Inference in hmm example

pookie · November 20, 2021, 12:57am

Hello! could you please help clarify below?

We did the example: Example: Enumerate Hidden Markov Model — NumPyro documentation
and we have the following questions:

How is the inference for the discrete random variable done in model_1?
We are not clear on how the inference is done for x in model_1?
To compare, we also tried to look at the Pyro code, but it is not clear how the enumeration is done in NumPyro? because it seems that plate with dims, and mask=True are used in NumPyro, but there is nothing that indicates enum. Could you please help clarify how is the inference done for discrete?
model_1 runs very slow. We reduced the data to a very small size, but it still seems to be slow. We are wondering if the inference depends on the number of discrete variables? is that right? even when using scan code.
Could you please point out the NumPyro source code and doc where the inference of the discrete variables is done? we could only find the documentation about the distribution, but not about the inference.
How can we get the x samples in model_1?

Thank you!

fehiepsi · November 21, 2021, 1:11pm

In that example, we marginalize the discrete latent variable automatically. To avoid confusion, I guess in the future versions, we should remove that “automatic” behavior and require users to provide infer={"enumerate": "parallel"} explicitly. Please raise a github issue for this.

For source code, I guess scan is what you need. In the docs, we quickly explain how parallel-scan is used.

About the speed, I guess the number of discrete variables is not quite important for those examples (anyway, there is only 1 discrete latent variable and we marginalized it out). Maybe the posterior is tricky to sample from or the number of computations is large (e.g. computing 100 x 100 x 100 log operators can be slow in CPU).

There are 2 issues with current implementations:

Though we use parallel-scan algorithm to compute log density, we still need to use jax.lax.scan to collect the distribution parameters. This affects performance in CPU. To get rid of this sequential (collect) computation to be completely parallel, we make this issue (it is doable but we didn’t have much time to look into it yet)
To infer x, there is a pending PR. The issues around it are a bit tricky to address…

pookie · November 22, 2021, 8:32pm

Thank you @fehiepsi!
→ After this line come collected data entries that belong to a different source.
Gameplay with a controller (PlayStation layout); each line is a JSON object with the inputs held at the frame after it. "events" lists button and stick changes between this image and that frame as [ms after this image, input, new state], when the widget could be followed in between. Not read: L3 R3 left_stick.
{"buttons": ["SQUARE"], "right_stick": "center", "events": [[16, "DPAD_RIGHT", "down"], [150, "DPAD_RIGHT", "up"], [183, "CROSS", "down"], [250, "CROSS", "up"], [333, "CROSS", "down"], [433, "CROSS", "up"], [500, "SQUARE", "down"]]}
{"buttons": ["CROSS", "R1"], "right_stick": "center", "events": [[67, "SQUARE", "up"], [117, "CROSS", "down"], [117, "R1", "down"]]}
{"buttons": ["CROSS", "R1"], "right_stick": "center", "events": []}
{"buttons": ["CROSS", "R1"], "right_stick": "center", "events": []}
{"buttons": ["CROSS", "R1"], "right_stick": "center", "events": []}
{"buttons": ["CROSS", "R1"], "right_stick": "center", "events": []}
That is very helpful!
Ok, the request is now in github.

In gaussian_hmm from scan doc, there is no mask(mask=True). Why do we need it in model_1?

Also, what does mask(mask=(t<lengths)[…,None]) do? it is also not in gaussian_hmm. Why do we need it in model_1, and not in gaussian_hmm?

Each enumerated variable has its own enumeration dimension. Is it possible to annotate a loop with something similar to pyro.markov() in NumPyro?

fehiepsi · November 22, 2021, 9:10pm

We used mask there because those time series have different lengths. The gaussian_hmm example has only 1 single time series, so we don’t need the mask.

Is it possible to annotate a loop with something similar to pyro.markov() in NumPyro?

I think you can do it using contrib.funsor.markov but it would be slow. I would recommend using scan for time-series problems.

pookie · November 23, 2021, 10:17pm

Great, thank you @fehiepsi! that is so helpful.